3. The authors should discuss antibiotics' adsorption mechanisms. What are the different antibiotic adsorption interaction mechanisms on graphene-based materials?

Response: Appreciation is extended to the reviewer for highlighting this important issue and offering helpful recommendations. The following paragraph has been incorporated into the section "Challenges, Potential Solutions, and Mitigation Strategies," as per the suggestion.                 

“GBMs adsorb antibiotics through various interaction mechanisms, which include π‒π stacking, hydrogen bonding, electrostatic interactions, van der Waals forces and hydrophobic interactions. π-π stacking occurs between antibiotics with aromatic rings and the delocalized π-electron system of graphene. Hydrogen bonding forms between functional groups in antibiotics and oxygen-containing groups on graphene oxide, whereas electrostatic interactions depend on the charge of both antibiotics and functionalized graphene surfaces and are influenced by pH. Van der Waals forces contribute to the weaker, nonspecific adsorption, and hydrophobic interactions that occur between the hydrophobic portions of antibiotics and the graphene surface. These diverse mechanisms enable GBMs to efficiently adsorb a wide range of antibiotics, making them highly effective in wastewater treatment applications.”

 

 

 

 

4. What about the limitations of graphene-based materials after use to remove antibiotics? And how can they avoid the health and environmental pollution risks from these materials?

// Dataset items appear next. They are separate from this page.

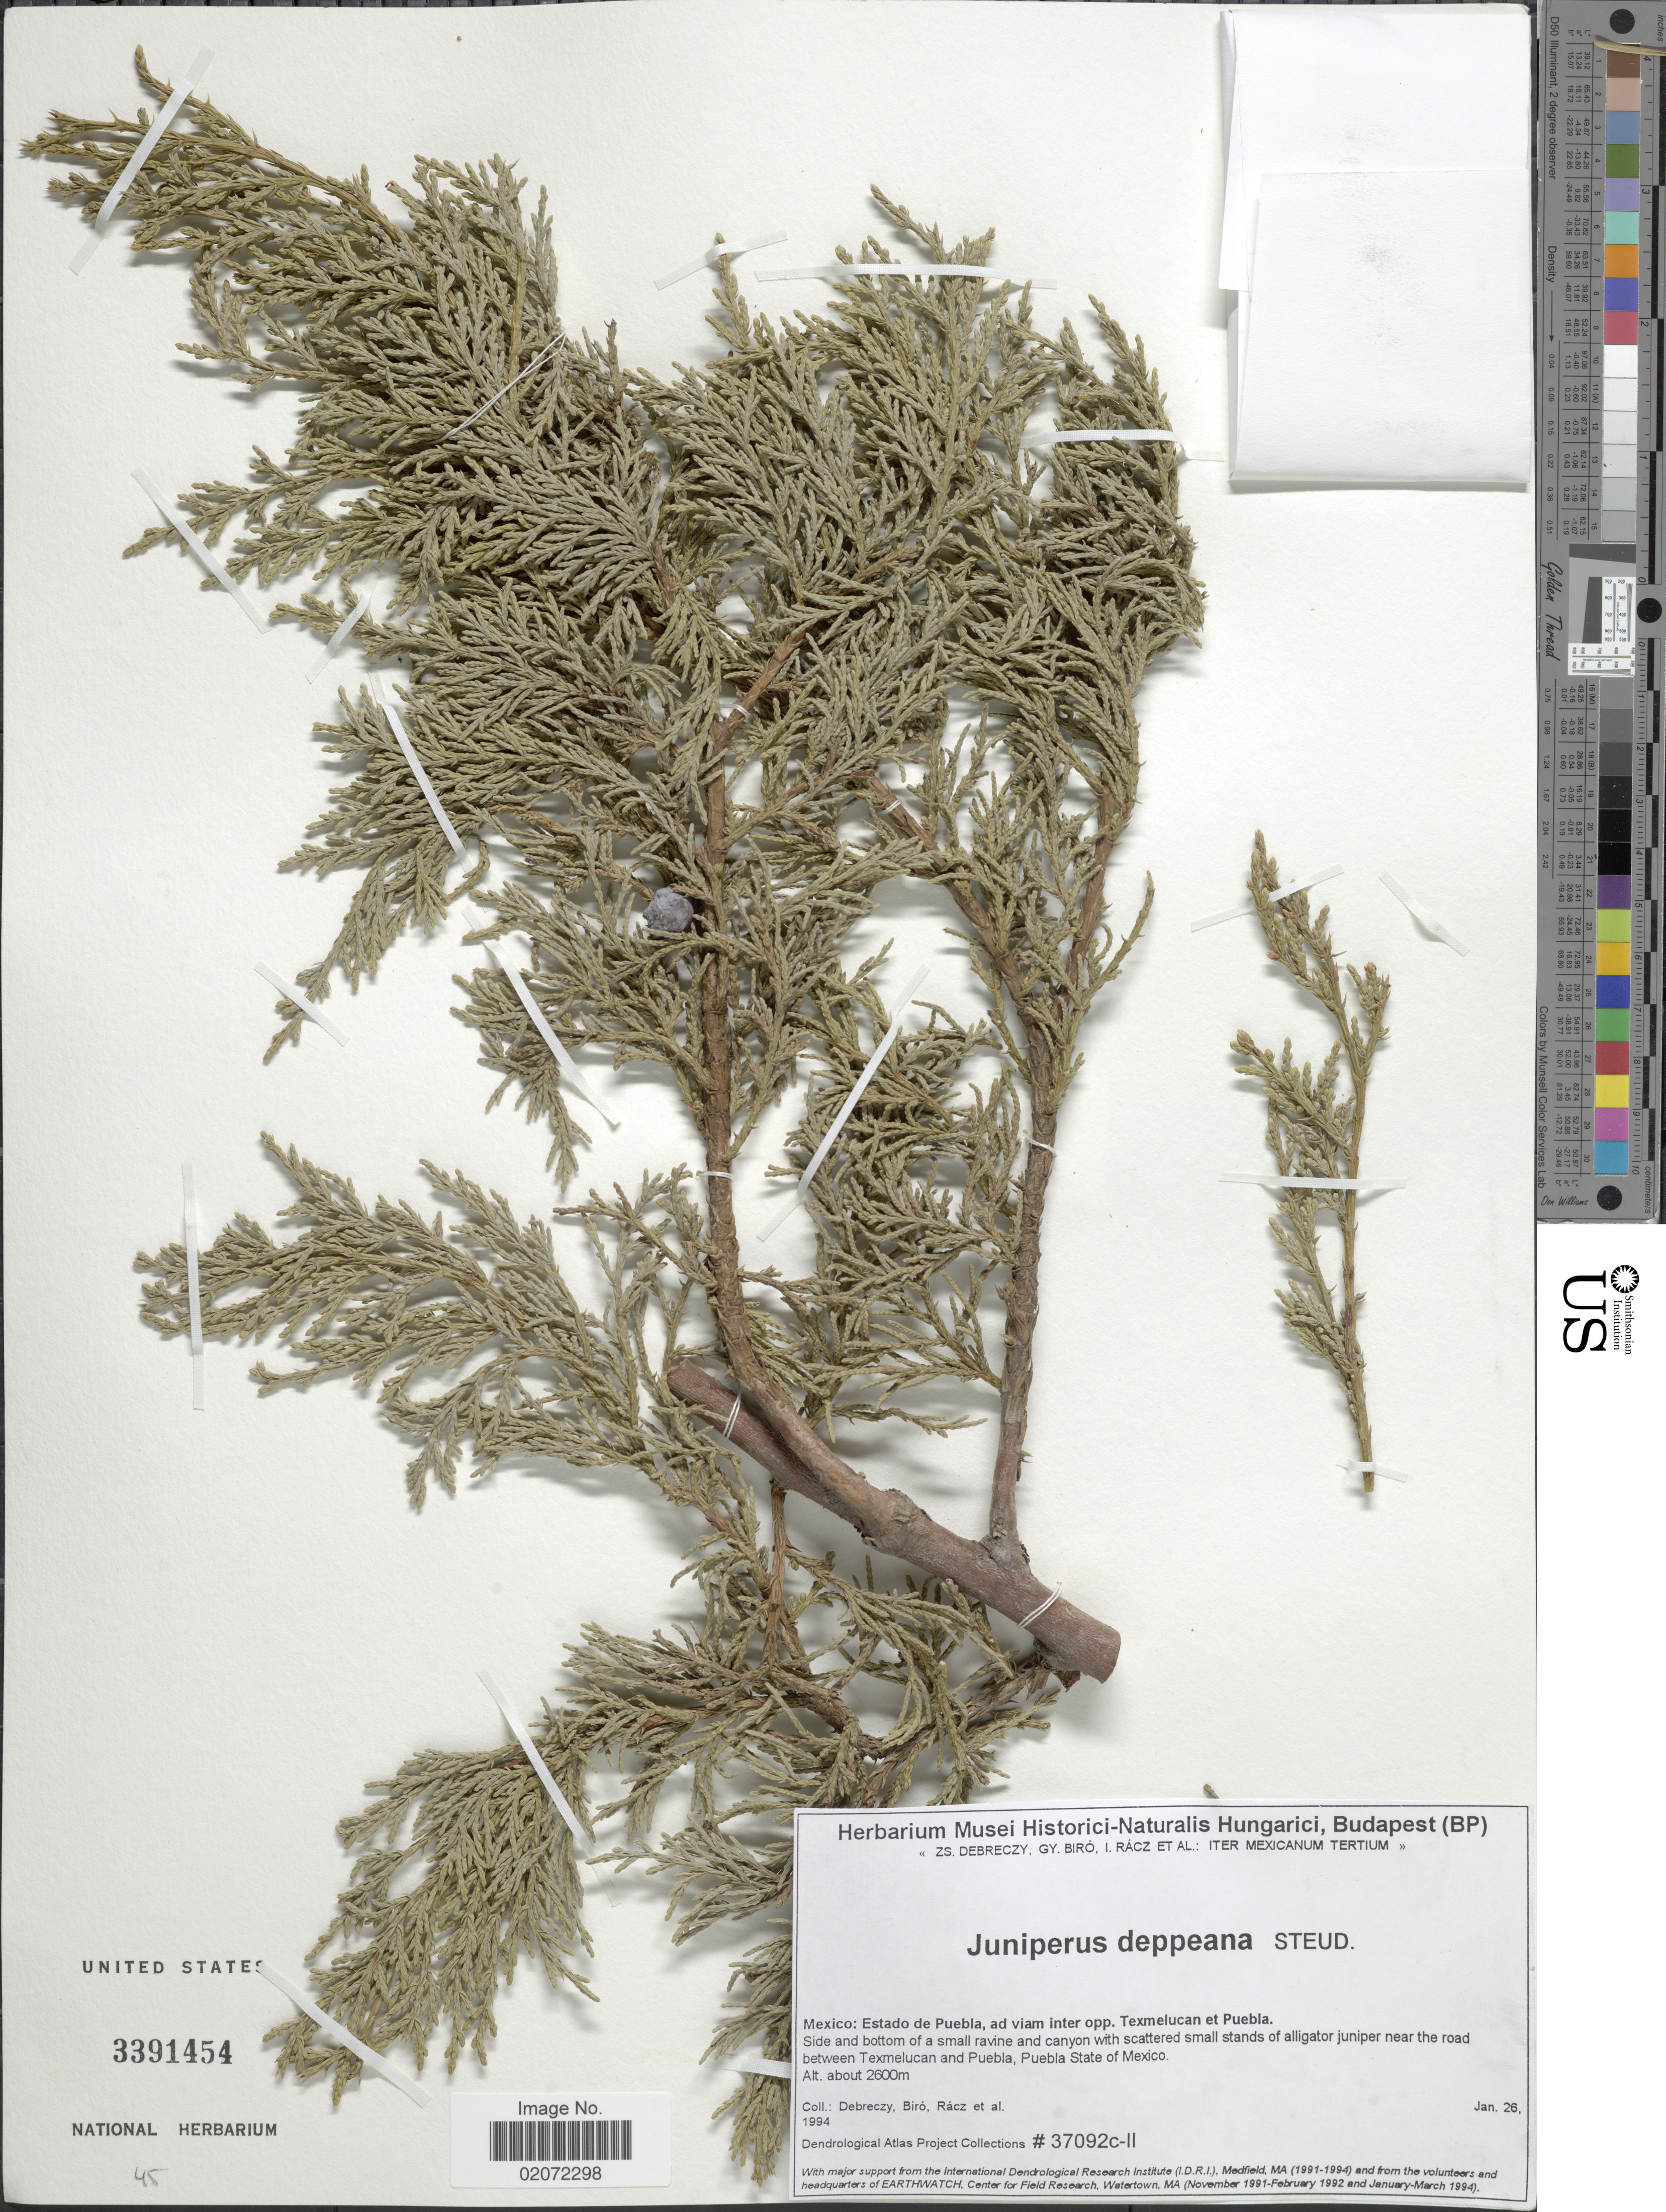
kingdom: Plantae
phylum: Tracheophyta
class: Pinopsida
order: Pinales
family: Cupressaceae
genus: Juniperus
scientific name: Juniperus deppeana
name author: Steud.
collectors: Z. Debreczy, G. Biro, I. Rácz & et al.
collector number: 37092c-II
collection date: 1994-01-26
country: Mexico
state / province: Puebla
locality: Inter opp. Texmelucan et Puebla. near the road between Texmelucan and Puebla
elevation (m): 2600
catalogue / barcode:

Response: Gratitude is expressed to the reviewer for identifying this significant issue and providing constructive recommendations. In accordance with the suggestion, the subsequent paragraphs have been included in the section "Challenges, Potential Solutions, and Mitigation Strategies."

 

“GBMs are highly effective at removing antibiotics from wastewater because of their large surface area and versatile adsorption mechanisms. However, despite their efficiency, several limitations arise after their use, particularly concerning environmental and health risks. Key challenges include the regeneration of these materials for reuse, potential secondary contamination, and risks posed by the release of nanomaterials into the environment. Without proper management, these issues could undermine the environmental benefits of using GBMs in wastewater treatment.

 

To mitigate these risks, several strategies are being explored. Safe disposal methods, such as encapsulating GBMs to prevent antibiotic and nanomaterial leakage, are essential for preventing secondary pollution. Improved regeneration technologies, such as green chemical processes or thermal treatments, can extend the life of GBMs without compromising their adsorption capacity. Research into biodegradable graphene composites also offers a future solution for reducing the long-term risks associated with nanomaterials. These approaches are critical for ensuring that GBMs remain a safe and sustainable option for wastewater treatment.”

Author Response File: Author Response.docx

Round 2

Reviewer 2 Report

After careful revision and supplementation, the content of manuscript has been greatly enriched and meets the acceptance criteria for review papers, and can be accepted.

After careful revision and supplementation, the content of manuscript has been greatly enriched and meets the acceptance criteria for review papers, and can be accepted.